Старый еврей говорил совсем не так, как привык Рязанов, — не было в его речи никаких водевильных словечек, присвоенных евреям молвою. Если бы не засаленный лапсердак, испачканные штаны и неопрятные пейсы, Овсей казался бы образованным человеком сродни любому университетскому профессору из тех, что знал Рязанов в Москве и Санкт-Петербурге.
Первое, что сделал старик, спустившись в свое унылое обиталище, — зажег несколько свечей по разным углам, вполголоса бормоча:
— Да горят мои свечи ярко, чтобы отогнать злых духов, демонов, и губителей — порождения дочери Махаллат, и всех, повинующихся Лилит. И да обратятся они в бегство от огня, который я зажигаю, и да не причинят они вреда мужчине, женщине или ребенку Твоего народа…
— Простите, как мне будет уместно вас называть? — осведомился Рязанов, когда еврей закончил свой странный обряд. — Вы много старше меня, и называть вас просто Овсеем мне не совсем удобно.
— Овсей Цихес, к вашим услугам, — поклонился старик.
— Господин Цихес, вас мне рекомендовали как человека мудрого, однако вы зарабатываете изготовлением и продажей безделушек. Зачем же вы так живете? Я все понимаю, но ведь есть среди ваших соплеменников люди зажиточные и даже весьма богатые, уважаемые…

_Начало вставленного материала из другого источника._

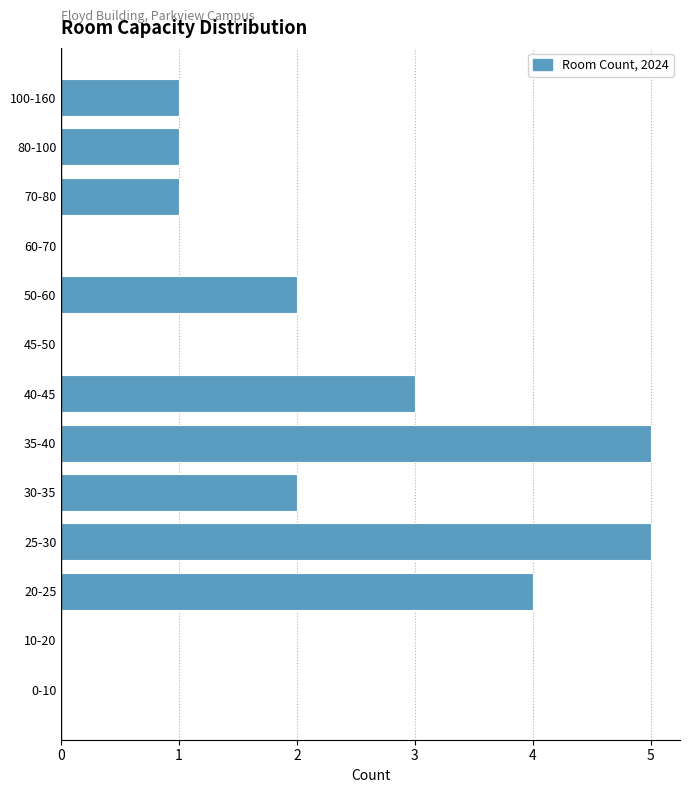

Reading bottom to top, extract all data points from this chart.

0-10=0	10-20=0	20-25=4	25-30=5	30-35=2	35-40=5	40-45=3	45-50=0	50-60=2	60-70=0	70-80=1	80-100=1	100-160=1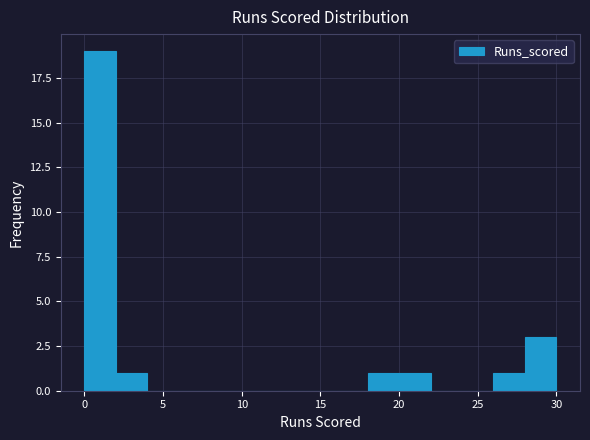

How tall is the bar that spans 0 to 2 on the x-axis? The values are not printed on the chart, so give them approximately, as read against the axis.

19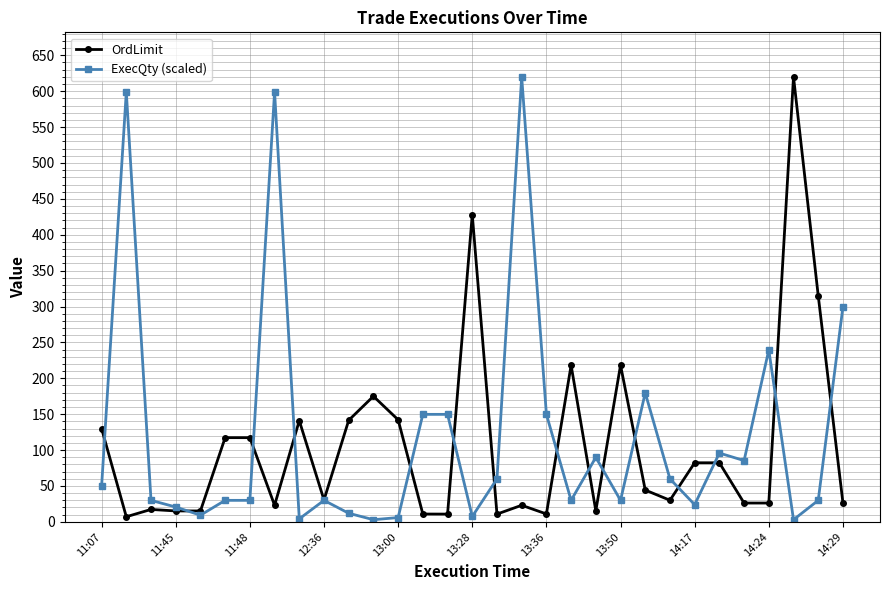

True or false: OrdLimit has more than 2 interior local peaks.

True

— Такова наша доля, такова доля моего народа, ноша, которую я несу вместе с ним… Меня не обижают, как могли бы обидеть, от жизни я требую совсем малого, потому я счастлив, как только может быть счастлив представитель всеми гонимого племени. Но скажите же, для чего вы обратились ко мне и чем я вам могу помочь?
— Я не уверен, что обращаюсь по правильному адресу, — начал Иван Иванович, присев на табурет, — но прежде всего прошу вас выслушать меня внимательно, полностью доверяя моему рассказу; он покажется вам странным и диким, но все это — чистая правда.